With the virus moving into other major countries, it’s likely consumers will display similar behavior. Business Insider noted Apple didn’t provide a new revenue estimate as the disease outbreak is still in an early, unpredictable stage.
Reduced Imports of Fiber, Domestic Oversupply
With reduced packaging demands comes reduced demand for pulp to make those products. China is the key buyer of pulp, paper, wood, and chips. According to FisherSolve Next, China accounted for one-third of the world’s market pulp imports last decade.
If China stops importing as much product, countries reliant on exporting goods to China will have to look to domestic markets to mitigate oversupply issues. This especially concerns the US, which was by far the largest exporter of paper and pulp products to China from 2010-19.
Oversupply presents another problem for US exporters as unease in the global market has encouraged investment in the US dollar (USD), which is largely considered to be a safe haven asset in times of increased uncertainty. This drives up the USD value, makes American goods a tougher (and more expensive) sell to potential importers, and reduces profits for US sellers.
Both the USD Index (DXY), which rose from 96.39 at the end of 2019 to 99.86 on Feb. 20, and US 10-Year Treasury Yield, down from 1.92 percent at the close of 2019 to 1.27 percent on Feb. 27, illustrate this race out of a volatile stock market and toward more stable investments in recent months.
Potential positive demand impacts
Towel and Tissue Consumption Could Increase
Health officials worldwide have stressed the importance of hygiene and disinfecting as efforts to contain COIVD-19 intensify.

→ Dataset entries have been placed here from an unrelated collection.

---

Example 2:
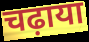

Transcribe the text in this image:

चढ़ाया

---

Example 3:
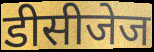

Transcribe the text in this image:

डीसीजेज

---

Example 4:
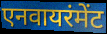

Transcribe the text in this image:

एनवायरंमेंट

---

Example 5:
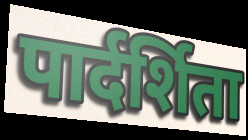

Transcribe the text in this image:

पार्दर्शिताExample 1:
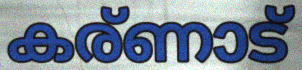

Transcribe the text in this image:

കര്ണാട്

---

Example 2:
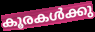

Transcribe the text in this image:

കൂരകൾക്കു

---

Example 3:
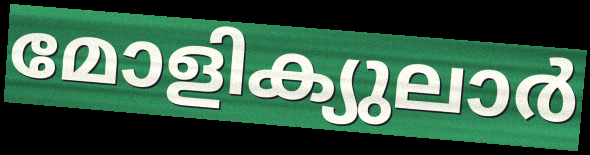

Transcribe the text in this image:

മോളിക്യുലാർ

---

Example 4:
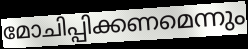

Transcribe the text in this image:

മോചിപ്പിക്കണമെന്നും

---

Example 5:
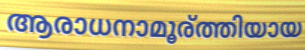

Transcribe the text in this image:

ആരാധനാമൂര്ത്തിയായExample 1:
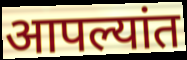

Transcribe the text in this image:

आपल्यांत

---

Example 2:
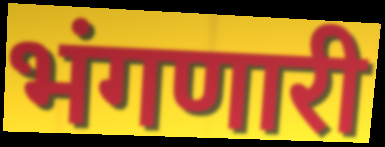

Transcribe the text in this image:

भंगणारी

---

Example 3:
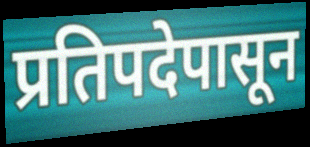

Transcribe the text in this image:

प्रतिपदेपासून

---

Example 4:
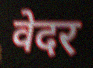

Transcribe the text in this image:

वेदर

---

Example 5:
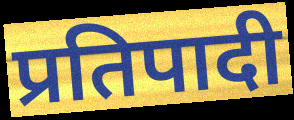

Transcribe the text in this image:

प्रतिपादी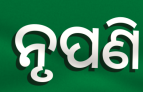
ନୃପଣି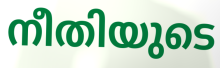
നീതിയുടെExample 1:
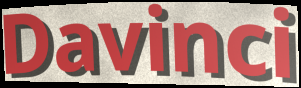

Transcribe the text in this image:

Davinci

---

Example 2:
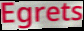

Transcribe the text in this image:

Egrets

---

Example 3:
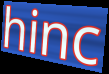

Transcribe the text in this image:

hinc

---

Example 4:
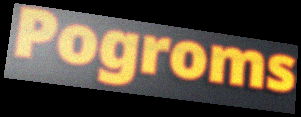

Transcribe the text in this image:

Pogroms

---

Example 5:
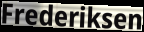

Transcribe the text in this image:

Frederiksen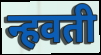
न्हवती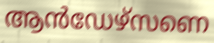
ആൻഡേഴ്സണെ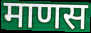
माणस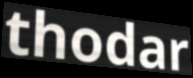
thodarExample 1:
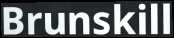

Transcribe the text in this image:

Brunskill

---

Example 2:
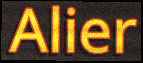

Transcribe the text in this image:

Alier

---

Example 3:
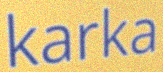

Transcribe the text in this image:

karka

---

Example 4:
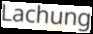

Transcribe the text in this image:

Lachung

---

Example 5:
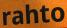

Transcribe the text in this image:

rahto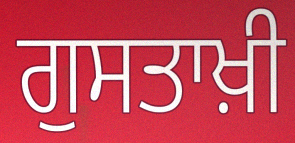
ਗੁਸਤਾਖ਼ੀ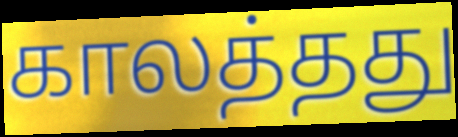
காலத்தது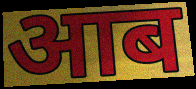
आब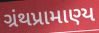
ગ્રંથપ્રામાણ્યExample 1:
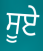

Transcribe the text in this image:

ਸੂਏ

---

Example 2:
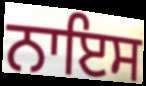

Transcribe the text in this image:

ਨਾਇਸ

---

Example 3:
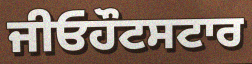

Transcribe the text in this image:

ਜੀਓਹੌਟਸਟਾਰ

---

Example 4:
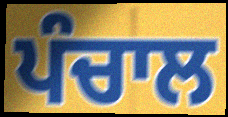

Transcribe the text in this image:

ਪੰਚਾਲ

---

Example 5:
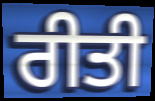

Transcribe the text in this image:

ਰੀਤੀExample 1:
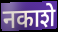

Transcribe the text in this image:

नकाशे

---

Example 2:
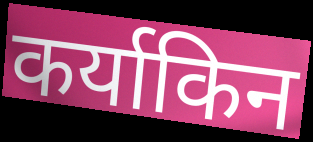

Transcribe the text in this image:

कर्याकिन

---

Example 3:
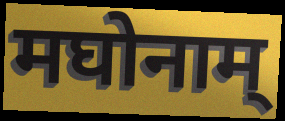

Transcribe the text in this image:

मघोनाम्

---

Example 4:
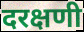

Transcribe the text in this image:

दरक्षणी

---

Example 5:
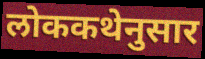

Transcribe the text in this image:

लोककथेनुसार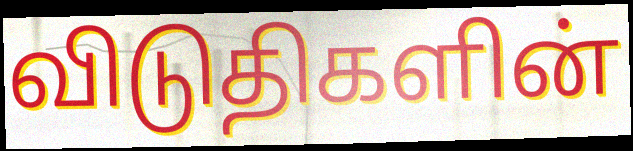
விடுதிகளின்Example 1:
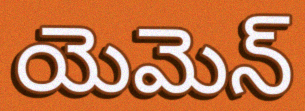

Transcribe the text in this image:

యెమెన్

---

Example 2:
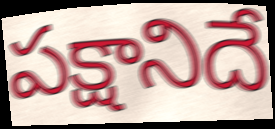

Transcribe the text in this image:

పక్షానిదే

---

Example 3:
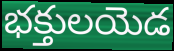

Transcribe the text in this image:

Arguably the simplest measure to avoid spreading the disease – washing your hands – could have the biggest impact for pulp and paper demand.
Disposable hand towels should be the preferred method for hand drying in public/shared bathrooms as a 2018 study by the American Society for Microbiology found hot-air hand dryers “can disperse bacteria from hands or deposit bacteria on surfaces, including recently washed hands.”

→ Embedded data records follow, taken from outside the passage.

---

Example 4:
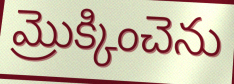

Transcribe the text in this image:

మ్రొక్కించెను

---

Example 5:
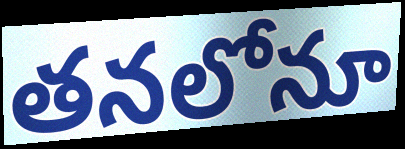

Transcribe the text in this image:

తనలోనూ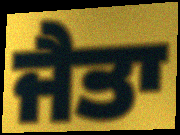
ਜੈਤਾ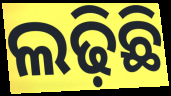
ଲଢ଼ିଛି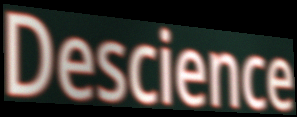
Descience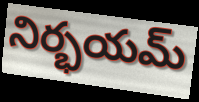
నిర్భయమ్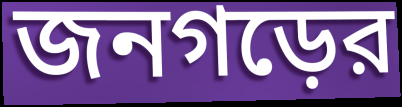
জনগড়ের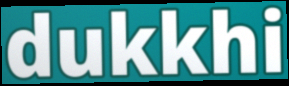
dukkhiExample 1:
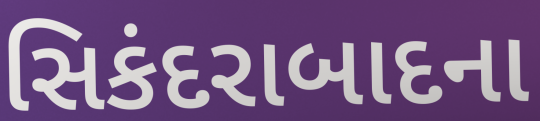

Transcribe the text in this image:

સિકંદરાબાદના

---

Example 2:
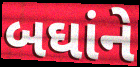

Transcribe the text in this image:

બઘાંને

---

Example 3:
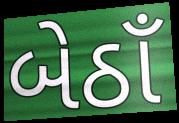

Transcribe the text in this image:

બેઠાઁ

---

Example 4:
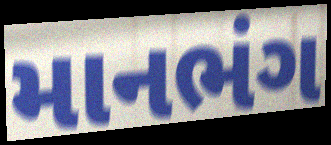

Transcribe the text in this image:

માનભંગ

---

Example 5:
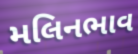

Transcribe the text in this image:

મલિનભાવ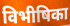
विभीषिका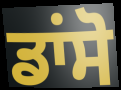
ਡਾਂਸੋ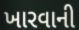
ખારવાનીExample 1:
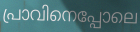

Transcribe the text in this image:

പ്രാവിനെപ്പോലെ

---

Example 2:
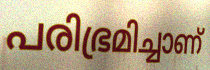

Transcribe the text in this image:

പരിഭ്രമിച്ചാണ്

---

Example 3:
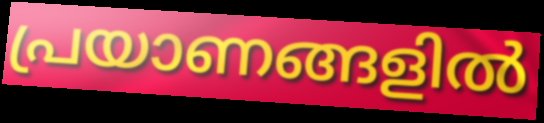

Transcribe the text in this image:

പ്രയാണങ്ങളിൽ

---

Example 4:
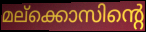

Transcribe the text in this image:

മല്ക്കൊസിന്റെ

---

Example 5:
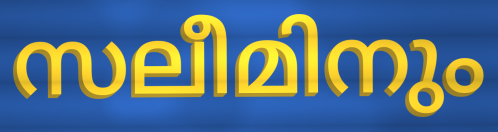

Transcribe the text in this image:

സലീമിനും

It’s easy to see the US, which is already the largest consumer of tissue products by far, running to stores to stock up on throwaway products like toilet paper and paper towels as cautious citizens go above and beyond when disinfecting their homes — a trend we saw in China. According to Digiday, online sales of the disinfectant Dettol rose 643 percent year-on-year between Feb. 10-13 on the Chinese e-commerce website Suning.com. That brings us to our next topic.
The public needs much more than disinfectant to make it through a potential pandemic, and much of what it needs will be bought online and delivered to homes. PracticalEcommerce.com reported earlier this month that “Chinese e-commerce platforms such as Alibaba and JD.com are hiring thousands of temporary workers, as government-imposed travel restrictions have increased consumer demand for online grocery delivery services.”
And while some governments have mandated people stay in their homes, many will voluntarily shelter themselves and rely on delivery services for food and goods. This creates a serious need for packaging, which could drive an increase in demand for corrugated materials.
It’s still too early to determine the impact of the coronavirus on the corrugated sector, but considering China is now delivering everything from toilet paper to margaritas, we can imagine American consumers will turn to Amazon and others to avoid human-to-human contact if anxiety over the disease continues to rise.